### Work required
Would you retype the records below exactly as they appear?

(Before and after object boxes)
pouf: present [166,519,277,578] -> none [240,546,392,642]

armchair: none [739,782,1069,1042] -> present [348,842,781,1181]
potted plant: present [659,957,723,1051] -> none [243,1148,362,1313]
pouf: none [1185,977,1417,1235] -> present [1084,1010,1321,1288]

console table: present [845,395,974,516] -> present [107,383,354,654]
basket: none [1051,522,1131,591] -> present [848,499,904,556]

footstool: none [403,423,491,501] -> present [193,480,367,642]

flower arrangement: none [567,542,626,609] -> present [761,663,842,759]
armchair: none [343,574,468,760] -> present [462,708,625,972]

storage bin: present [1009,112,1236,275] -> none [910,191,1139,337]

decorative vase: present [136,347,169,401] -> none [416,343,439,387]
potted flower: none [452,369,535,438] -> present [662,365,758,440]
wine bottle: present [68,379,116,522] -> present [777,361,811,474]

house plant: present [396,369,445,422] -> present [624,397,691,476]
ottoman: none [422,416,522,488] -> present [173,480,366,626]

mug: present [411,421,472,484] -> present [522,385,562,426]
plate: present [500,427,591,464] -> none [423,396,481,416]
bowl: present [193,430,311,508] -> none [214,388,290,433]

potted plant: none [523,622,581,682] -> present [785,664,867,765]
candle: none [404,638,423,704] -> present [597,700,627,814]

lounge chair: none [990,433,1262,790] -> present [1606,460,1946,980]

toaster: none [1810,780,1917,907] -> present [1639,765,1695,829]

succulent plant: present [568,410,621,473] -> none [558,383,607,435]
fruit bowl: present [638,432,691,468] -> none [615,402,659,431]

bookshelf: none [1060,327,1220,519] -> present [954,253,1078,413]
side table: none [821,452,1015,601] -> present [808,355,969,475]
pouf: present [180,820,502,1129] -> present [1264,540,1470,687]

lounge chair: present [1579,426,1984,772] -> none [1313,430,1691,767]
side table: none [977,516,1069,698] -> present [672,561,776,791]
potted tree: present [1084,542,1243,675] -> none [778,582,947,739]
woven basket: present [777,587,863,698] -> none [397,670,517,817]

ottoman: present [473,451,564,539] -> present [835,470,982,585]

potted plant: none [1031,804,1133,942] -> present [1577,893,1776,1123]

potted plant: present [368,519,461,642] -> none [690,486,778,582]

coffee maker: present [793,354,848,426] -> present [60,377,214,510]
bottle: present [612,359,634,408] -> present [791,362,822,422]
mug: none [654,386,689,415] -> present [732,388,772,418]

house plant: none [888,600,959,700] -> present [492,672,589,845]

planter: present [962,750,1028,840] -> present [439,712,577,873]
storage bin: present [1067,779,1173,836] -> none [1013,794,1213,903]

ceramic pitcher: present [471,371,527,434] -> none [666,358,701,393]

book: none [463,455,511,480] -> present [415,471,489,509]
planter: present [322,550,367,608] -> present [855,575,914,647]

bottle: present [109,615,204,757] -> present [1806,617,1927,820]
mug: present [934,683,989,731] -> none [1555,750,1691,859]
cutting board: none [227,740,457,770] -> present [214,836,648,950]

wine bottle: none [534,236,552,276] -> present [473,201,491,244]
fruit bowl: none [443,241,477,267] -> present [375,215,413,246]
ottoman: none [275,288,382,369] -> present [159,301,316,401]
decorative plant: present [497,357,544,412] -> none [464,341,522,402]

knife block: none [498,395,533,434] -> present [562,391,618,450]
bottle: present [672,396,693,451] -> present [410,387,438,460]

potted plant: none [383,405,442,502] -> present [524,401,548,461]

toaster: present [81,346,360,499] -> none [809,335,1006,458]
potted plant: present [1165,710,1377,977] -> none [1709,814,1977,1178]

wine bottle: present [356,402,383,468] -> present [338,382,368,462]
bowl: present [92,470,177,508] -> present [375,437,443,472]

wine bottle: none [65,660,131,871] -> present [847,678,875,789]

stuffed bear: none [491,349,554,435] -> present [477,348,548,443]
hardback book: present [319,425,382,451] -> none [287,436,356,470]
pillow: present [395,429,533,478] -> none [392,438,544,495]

### The answer
pouf: present [166,519,277,578] -> none [240,546,392,642]

armchair: none [739,782,1069,1042] -> present [348,842,781,1181]
potted plant: present [659,957,723,1051] -> none [243,1148,362,1313]
pouf: none [1185,977,1417,1235] -> present [1084,1010,1321,1288]

console table: present [845,395,974,516] -> present [107,383,354,654]
basket: none [1051,522,1131,591] -> present [848,499,904,556]

footstool: none [403,423,491,501] -> present [193,480,367,642]

flower arrangement: none [567,542,626,609] -> present [761,663,842,759]
armchair: none [343,574,468,760] -> present [462,708,625,972]

storage bin: present [1009,112,1236,275] -> none [910,191,1139,337]

decorative vase: present [136,347,169,401] -> none [416,343,439,387]
potted flower: none [452,369,535,438] -> present [662,365,758,440]
wine bottle: present [68,379,116,522] -> present [777,361,811,474]

house plant: present [396,369,445,422] -> present [624,397,691,476]
ottoman: none [422,416,522,488] -> present [173,480,366,626]

mug: present [411,421,472,484] -> present [522,385,562,426]
plate: present [500,427,591,464] -> none [423,396,481,416]
bowl: present [193,430,311,508] -> none [214,388,290,433]

potted plant: none [523,622,581,682] -> present [785,664,867,765]
candle: none [404,638,423,704] -> present [597,700,627,814]

lounge chair: none [990,433,1262,790] -> present [1606,460,1946,980]

toaster: none [1810,780,1917,907] -> present [1639,765,1695,829]

succulent plant: present [568,410,621,473] -> none [558,383,607,435]
fruit bowl: present [638,432,691,468] -> none [615,402,659,431]

bookshelf: none [1060,327,1220,519] -> present [954,253,1078,413]
side table: none [821,452,1015,601] -> present [808,355,969,475]
pouf: present [180,820,502,1129] -> present [1264,540,1470,687]

lounge chair: present [1579,426,1984,772] -> none [1313,430,1691,767]
side table: none [977,516,1069,698] -> present [672,561,776,791]
potted tree: present [1084,542,1243,675] -> none [778,582,947,739]
woven basket: present [777,587,863,698] -> none [397,670,517,817]

ottoman: present [473,451,564,539] -> present [835,470,982,585]

potted plant: none [1031,804,1133,942] -> present [1577,893,1776,1123]

potted plant: present [368,519,461,642] -> none [690,486,778,582]

coffee maker: present [793,354,848,426] -> present [60,377,214,510]
bottle: present [612,359,634,408] -> present [791,362,822,422]
mug: none [654,386,689,415] -> present [732,388,772,418]

house plant: none [888,600,959,700] -> present [492,672,589,845]

planter: present [962,750,1028,840] -> present [439,712,577,873]
storage bin: present [1067,779,1173,836] -> none [1013,794,1213,903]

ceramic pitcher: present [471,371,527,434] -> none [666,358,701,393]

book: none [463,455,511,480] -> present [415,471,489,509]
planter: present [322,550,367,608] -> present [855,575,914,647]

bottle: present [109,615,204,757] -> present [1806,617,1927,820]
mug: present [934,683,989,731] -> none [1555,750,1691,859]
cutting board: none [227,740,457,770] -> present [214,836,648,950]

wine bottle: none [534,236,552,276] -> present [473,201,491,244]
fruit bowl: none [443,241,477,267] -> present [375,215,413,246]
ottoman: none [275,288,382,369] -> present [159,301,316,401]
decorative plant: present [497,357,544,412] -> none [464,341,522,402]

knife block: none [498,395,533,434] -> present [562,391,618,450]
bottle: present [672,396,693,451] -> present [410,387,438,460]

potted plant: none [383,405,442,502] -> present [524,401,548,461]

toaster: present [81,346,360,499] -> none [809,335,1006,458]
potted plant: present [1165,710,1377,977] -> none [1709,814,1977,1178]

wine bottle: present [356,402,383,468] -> present [338,382,368,462]
bowl: present [92,470,177,508] -> present [375,437,443,472]

wine bottle: none [65,660,131,871] -> present [847,678,875,789]

stuffed bear: none [491,349,554,435] -> present [477,348,548,443]
hardback book: present [319,425,382,451] -> none [287,436,356,470]
pillow: present [395,429,533,478] -> none [392,438,544,495]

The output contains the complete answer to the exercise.